▶ _Work order_
In the records below, find the line with "left shoulder: (267, 355)" and the line with "right knee: (1667, 1051)"; return exactly those lines and every line between them.

▶ _Information given_

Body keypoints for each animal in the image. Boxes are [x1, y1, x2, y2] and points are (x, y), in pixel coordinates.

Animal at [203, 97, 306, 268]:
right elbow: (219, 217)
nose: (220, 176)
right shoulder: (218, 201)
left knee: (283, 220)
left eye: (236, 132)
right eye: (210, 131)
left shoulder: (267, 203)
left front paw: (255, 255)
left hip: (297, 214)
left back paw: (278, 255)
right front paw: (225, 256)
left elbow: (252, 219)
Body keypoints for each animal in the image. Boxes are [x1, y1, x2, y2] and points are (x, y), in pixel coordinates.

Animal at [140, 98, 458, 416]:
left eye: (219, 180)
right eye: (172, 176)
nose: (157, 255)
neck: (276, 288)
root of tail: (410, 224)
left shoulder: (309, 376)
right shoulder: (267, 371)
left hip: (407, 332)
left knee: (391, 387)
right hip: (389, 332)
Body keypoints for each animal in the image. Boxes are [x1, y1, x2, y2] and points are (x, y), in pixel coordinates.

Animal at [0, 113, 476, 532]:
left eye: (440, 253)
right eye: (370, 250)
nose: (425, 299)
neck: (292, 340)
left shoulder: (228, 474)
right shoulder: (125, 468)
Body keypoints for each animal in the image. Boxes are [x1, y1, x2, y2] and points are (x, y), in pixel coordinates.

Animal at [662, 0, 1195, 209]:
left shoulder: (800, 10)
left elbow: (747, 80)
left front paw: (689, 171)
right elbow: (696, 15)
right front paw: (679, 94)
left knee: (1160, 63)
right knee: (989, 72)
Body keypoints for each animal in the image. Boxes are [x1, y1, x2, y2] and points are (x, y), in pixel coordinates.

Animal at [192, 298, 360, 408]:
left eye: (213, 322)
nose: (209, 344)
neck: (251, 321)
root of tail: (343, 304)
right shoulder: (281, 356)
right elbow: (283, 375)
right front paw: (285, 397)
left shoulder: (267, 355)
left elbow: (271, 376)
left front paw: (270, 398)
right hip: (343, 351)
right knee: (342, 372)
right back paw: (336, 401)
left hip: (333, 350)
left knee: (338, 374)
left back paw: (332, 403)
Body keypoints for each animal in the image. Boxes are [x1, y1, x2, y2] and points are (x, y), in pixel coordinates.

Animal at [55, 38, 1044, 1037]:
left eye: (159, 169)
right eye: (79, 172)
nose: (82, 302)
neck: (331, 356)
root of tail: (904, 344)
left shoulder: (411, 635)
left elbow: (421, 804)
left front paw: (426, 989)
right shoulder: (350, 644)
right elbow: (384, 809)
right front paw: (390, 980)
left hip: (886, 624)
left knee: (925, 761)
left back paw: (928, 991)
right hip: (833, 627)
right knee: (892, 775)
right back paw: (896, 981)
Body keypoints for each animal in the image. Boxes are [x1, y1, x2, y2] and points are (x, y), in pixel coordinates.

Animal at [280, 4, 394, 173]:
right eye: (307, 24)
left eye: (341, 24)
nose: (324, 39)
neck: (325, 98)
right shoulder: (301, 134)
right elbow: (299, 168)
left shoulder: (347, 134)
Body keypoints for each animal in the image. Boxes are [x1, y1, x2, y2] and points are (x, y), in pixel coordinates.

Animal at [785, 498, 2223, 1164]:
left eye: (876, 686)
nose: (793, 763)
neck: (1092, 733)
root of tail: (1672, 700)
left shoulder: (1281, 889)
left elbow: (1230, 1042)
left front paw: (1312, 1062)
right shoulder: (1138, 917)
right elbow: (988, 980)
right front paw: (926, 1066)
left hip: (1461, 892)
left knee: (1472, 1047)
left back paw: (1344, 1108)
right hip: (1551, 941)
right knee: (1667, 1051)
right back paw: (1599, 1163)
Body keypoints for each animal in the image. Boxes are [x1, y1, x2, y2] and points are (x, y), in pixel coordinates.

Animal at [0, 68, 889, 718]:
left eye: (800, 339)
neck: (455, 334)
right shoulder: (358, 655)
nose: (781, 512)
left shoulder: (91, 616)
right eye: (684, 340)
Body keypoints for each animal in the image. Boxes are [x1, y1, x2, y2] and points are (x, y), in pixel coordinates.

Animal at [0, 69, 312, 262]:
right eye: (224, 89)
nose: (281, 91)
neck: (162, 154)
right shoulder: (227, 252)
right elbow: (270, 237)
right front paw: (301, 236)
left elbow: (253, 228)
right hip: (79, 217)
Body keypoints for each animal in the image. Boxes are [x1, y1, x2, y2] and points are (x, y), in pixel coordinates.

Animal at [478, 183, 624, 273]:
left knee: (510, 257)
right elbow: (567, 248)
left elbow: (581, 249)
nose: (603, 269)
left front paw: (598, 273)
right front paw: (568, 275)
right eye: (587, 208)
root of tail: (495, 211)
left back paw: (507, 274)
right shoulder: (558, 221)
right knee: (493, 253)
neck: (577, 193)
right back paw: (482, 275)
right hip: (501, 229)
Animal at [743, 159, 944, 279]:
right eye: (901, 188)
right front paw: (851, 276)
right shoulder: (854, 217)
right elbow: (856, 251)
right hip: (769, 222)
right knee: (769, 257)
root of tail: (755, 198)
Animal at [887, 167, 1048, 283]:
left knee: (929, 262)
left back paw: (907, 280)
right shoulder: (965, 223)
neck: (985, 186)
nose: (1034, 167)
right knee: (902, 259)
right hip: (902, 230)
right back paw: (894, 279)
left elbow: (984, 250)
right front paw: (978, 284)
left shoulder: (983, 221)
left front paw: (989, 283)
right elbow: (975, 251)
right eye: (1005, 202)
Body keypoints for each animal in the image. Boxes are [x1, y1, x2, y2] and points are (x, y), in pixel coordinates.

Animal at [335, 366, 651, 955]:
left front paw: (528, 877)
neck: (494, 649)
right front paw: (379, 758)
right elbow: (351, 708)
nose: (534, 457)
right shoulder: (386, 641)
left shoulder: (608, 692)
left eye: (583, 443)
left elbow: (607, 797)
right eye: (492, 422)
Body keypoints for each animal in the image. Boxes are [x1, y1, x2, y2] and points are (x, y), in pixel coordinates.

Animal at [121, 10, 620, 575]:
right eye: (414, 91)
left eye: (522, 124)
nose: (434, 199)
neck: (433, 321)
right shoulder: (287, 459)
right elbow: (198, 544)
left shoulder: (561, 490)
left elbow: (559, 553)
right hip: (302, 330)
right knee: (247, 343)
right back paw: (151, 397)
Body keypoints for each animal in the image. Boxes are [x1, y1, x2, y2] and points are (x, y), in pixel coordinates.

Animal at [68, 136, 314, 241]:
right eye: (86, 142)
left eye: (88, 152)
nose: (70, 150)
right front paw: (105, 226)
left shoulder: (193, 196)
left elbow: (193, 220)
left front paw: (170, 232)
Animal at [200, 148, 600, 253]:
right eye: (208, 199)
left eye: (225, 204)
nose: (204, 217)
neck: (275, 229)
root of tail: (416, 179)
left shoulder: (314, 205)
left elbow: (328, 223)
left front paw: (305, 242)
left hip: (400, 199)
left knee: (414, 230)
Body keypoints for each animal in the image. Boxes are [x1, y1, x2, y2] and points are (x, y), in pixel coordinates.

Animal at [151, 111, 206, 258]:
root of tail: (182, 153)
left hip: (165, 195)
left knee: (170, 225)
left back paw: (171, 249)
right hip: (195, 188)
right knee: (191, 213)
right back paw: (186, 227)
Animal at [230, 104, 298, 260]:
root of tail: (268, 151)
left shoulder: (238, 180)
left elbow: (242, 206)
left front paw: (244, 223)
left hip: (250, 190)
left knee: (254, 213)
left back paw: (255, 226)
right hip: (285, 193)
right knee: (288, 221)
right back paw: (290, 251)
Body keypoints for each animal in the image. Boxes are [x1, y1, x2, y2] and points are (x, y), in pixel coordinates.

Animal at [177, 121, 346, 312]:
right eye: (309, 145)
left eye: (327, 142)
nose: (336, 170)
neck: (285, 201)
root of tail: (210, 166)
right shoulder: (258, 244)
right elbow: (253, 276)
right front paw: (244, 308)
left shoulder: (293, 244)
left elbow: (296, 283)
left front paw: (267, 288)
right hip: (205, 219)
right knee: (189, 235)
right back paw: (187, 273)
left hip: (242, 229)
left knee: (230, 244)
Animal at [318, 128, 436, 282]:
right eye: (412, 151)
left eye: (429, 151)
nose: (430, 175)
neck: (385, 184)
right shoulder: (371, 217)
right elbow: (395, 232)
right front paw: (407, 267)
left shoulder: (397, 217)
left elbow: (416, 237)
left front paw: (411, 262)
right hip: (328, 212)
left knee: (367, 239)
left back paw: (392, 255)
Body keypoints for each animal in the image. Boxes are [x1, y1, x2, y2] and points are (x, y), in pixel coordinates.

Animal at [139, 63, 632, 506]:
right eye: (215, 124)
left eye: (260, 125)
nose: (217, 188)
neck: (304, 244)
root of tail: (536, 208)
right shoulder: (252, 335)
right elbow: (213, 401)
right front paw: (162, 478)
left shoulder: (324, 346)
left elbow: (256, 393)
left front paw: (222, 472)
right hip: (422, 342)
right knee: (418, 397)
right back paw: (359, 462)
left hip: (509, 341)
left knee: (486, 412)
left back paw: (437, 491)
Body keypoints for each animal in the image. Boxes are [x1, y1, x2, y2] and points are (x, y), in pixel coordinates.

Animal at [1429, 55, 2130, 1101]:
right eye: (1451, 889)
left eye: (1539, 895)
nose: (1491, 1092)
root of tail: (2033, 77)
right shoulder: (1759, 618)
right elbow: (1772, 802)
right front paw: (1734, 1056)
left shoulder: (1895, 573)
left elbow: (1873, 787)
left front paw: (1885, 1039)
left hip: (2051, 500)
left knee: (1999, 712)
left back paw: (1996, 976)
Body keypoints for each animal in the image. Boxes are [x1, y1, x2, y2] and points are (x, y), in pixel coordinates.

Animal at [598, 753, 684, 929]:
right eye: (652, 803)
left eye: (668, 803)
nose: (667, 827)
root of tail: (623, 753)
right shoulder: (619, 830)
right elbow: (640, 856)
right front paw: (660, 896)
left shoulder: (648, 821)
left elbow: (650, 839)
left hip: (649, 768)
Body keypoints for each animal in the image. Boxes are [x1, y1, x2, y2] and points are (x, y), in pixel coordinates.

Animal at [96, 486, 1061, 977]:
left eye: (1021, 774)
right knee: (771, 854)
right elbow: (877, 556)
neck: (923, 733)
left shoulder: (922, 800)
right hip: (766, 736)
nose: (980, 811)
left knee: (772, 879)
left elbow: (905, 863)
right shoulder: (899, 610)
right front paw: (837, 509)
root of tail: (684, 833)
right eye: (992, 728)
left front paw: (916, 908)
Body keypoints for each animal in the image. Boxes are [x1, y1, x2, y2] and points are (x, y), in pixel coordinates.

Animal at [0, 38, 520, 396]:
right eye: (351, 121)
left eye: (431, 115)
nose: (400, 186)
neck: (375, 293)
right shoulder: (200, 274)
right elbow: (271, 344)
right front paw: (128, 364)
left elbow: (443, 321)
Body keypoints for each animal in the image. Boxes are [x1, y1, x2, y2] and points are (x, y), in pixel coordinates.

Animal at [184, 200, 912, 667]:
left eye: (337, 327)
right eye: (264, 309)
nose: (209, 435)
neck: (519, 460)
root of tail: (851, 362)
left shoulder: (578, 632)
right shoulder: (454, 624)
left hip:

▶ _Answer for this exercise_
left shoulder: (267, 355)
left elbow: (271, 376)
left front paw: (270, 398)
right hip: (343, 351)
right knee: (342, 372)
right back paw: (336, 401)
left hip: (333, 350)
left knee: (338, 374)
left back paw: (332, 403)
Body keypoints for each animal in the image. Boxes are [x1, y1, x2, y2] and points are (x, y), in pixel coordinates.

Animal at [55, 38, 1044, 1037]:
left eye: (159, 169)
right eye: (79, 172)
nose: (82, 302)
neck: (331, 356)
root of tail: (904, 344)
left shoulder: (411, 635)
left elbow: (421, 804)
left front paw: (426, 989)
right shoulder: (350, 644)
right elbow: (384, 809)
right front paw: (390, 980)
left hip: (886, 624)
left knee: (925, 761)
left back paw: (928, 991)
right hip: (833, 627)
right knee: (892, 775)
right back paw: (896, 981)
Body keypoints for each animal in the image. Boxes are [x1, y1, x2, y2] and points are (x, y), in pixel coordinates.

Animal at [280, 4, 394, 173]:
right eye: (307, 24)
left eye: (341, 24)
nose: (324, 39)
neck: (325, 98)
right shoulder: (301, 134)
right elbow: (299, 168)
left shoulder: (347, 134)
Body keypoints for each animal in the image. Boxes are [x1, y1, x2, y2] and points are (x, y), in pixel coordinates.

Animal at [785, 498, 2223, 1164]:
left eye: (876, 686)
nose: (793, 763)
neck: (1092, 733)
root of tail: (1672, 700)
left shoulder: (1281, 889)
left elbow: (1230, 1042)
left front paw: (1312, 1062)
right shoulder: (1138, 917)
right elbow: (988, 980)
right front paw: (926, 1066)
left hip: (1461, 892)
left knee: (1472, 1047)
left back paw: (1344, 1108)
right hip: (1551, 941)
right knee: (1667, 1051)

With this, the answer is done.